RECORDS FOR PROCESSING START

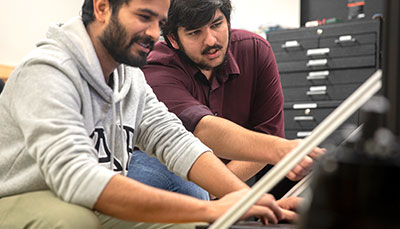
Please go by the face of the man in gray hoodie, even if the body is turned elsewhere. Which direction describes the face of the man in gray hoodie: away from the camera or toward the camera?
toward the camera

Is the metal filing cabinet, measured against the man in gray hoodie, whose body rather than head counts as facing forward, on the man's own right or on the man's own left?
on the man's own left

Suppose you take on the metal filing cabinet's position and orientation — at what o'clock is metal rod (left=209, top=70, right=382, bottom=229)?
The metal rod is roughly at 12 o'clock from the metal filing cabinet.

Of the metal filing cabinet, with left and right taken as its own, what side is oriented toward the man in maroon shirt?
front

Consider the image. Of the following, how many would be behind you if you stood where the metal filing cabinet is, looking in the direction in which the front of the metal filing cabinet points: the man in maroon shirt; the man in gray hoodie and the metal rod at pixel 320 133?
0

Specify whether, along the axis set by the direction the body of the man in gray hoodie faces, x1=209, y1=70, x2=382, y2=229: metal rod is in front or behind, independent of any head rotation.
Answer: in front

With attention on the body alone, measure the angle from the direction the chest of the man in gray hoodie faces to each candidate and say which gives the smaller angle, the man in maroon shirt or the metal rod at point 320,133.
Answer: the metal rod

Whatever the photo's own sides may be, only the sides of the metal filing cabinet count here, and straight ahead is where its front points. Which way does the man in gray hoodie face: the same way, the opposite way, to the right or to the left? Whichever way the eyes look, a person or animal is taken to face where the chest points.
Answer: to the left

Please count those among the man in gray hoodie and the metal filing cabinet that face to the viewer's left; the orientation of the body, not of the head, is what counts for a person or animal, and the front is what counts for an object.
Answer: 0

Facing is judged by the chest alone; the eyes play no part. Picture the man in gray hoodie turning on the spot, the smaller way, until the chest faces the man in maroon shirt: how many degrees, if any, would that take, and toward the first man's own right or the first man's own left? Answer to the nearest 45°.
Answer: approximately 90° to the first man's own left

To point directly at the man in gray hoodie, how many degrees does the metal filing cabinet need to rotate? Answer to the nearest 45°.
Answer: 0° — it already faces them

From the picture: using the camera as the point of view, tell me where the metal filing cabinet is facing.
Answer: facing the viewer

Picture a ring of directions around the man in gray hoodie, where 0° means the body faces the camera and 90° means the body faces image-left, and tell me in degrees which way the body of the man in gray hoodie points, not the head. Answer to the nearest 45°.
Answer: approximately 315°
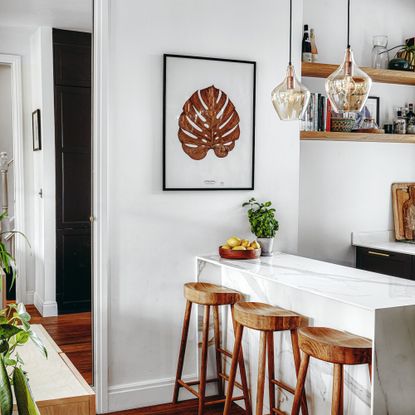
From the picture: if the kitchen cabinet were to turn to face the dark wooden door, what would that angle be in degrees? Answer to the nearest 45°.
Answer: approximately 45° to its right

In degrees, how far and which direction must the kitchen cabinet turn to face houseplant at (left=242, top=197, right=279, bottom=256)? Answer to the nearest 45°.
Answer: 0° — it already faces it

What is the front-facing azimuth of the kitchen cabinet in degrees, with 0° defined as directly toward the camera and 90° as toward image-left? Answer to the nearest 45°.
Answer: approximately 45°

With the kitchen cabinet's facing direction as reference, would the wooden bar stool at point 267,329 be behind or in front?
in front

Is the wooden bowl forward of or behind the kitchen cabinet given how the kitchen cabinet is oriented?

RECORDS FOR PROCESSING END

* PROBLEM:
With the pictures set aside, repeat every entry above exactly.

* TASK RESULT:
Please go by the face of the man in gray hoodie, even if the body is turned elsewhere. Which direction describes the face of the man in gray hoodie: away from the camera or toward the camera?
toward the camera

Is the metal filing cabinet, measured against the man in gray hoodie, whose body rather than head counts as facing forward, on the man's own right or on the man's own left?
on the man's own left

Suppose you take on the metal filing cabinet's position and orientation — at what o'clock is metal rod (left=209, top=70, right=382, bottom=229)?
The metal rod is roughly at 12 o'clock from the metal filing cabinet.

Of the metal filing cabinet, with left and right taken as its own, what side is oriented toward the man in maroon shirt?
front

Consider the image. Of the following, how many would be behind you if you stood where the metal filing cabinet is, looking in the direction in which the front of the metal filing cabinet points: the man in maroon shirt; the man in gray hoodie and the metal rod at pixel 320 133?
0

Specify whether, along the axis set by the direction the body of the man in gray hoodie faces, x1=209, y1=70, x2=382, y2=229: metal rod is in front or behind, independent of any head rotation.
Answer: in front

With attention on the body alone, measure the angle from the direction the chest of the man in gray hoodie faces to each candidate and say which gives the smaller angle, the man in maroon shirt or the metal rod at point 320,133.
Answer: the metal rod

Whatever the photo's own sides may be, only the sides of the metal filing cabinet count here, and straight ahead is where its front points. Which way does the man in gray hoodie face: the same way, the opposite way, to the right or to the left? Whichever way the eyes look, a person or animal is taken to face where the chest points.
Answer: to the left

Please count those among the man in gray hoodie and the metal filing cabinet that face to the viewer's left; the orientation of the body, not of the head, is what counts for a person or animal, and the front is what counts for an object.
Answer: 0

Facing is judged by the chest alone; the eyes play no part. Picture the man in gray hoodie turning on the spot, the smaller way, until the chest faces the man in maroon shirt: how many degrees, if any, would that take, and toward the first man's own right or the first man's own left? Answer to the nearest 45°.
Answer: approximately 90° to the first man's own left

To point directly at the man in gray hoodie, how many degrees does the metal filing cabinet need to rotate? Answer to the nearest 45°.
Answer: 0° — it already faces them

From the picture: using the camera as the point of view, tell me where the metal filing cabinet is facing.
Answer: facing the viewer

Picture a ring of directions around the man in gray hoodie, where 0° means the body faces the camera and 90° means the body faces image-left, and tell me in degrees which way the body of the man in gray hoodie points, not the head. Answer to the nearest 45°.
Answer: approximately 315°
From the picture: if the kitchen cabinet were to turn to face the dark wooden door, what would that angle be in degrees? Answer to the nearest 45°.
Answer: approximately 45° to its right

In degrees, how far and which direction must the kitchen cabinet turn to face houseplant at (left=242, top=197, right=279, bottom=256)? Answer to the nearest 45°.
Answer: 0° — it already faces it

What is the front-facing azimuth of the kitchen cabinet in degrees, with 0° defined as directly toward the camera and 90° as toward image-left? Answer to the nearest 45°.
Answer: approximately 45°

With the kitchen cabinet's facing direction as reference, would the wooden bar stool at point 267,329 be behind or in front?
in front

Is the wooden bowl forward of or behind the kitchen cabinet given how the kitchen cabinet is oriented?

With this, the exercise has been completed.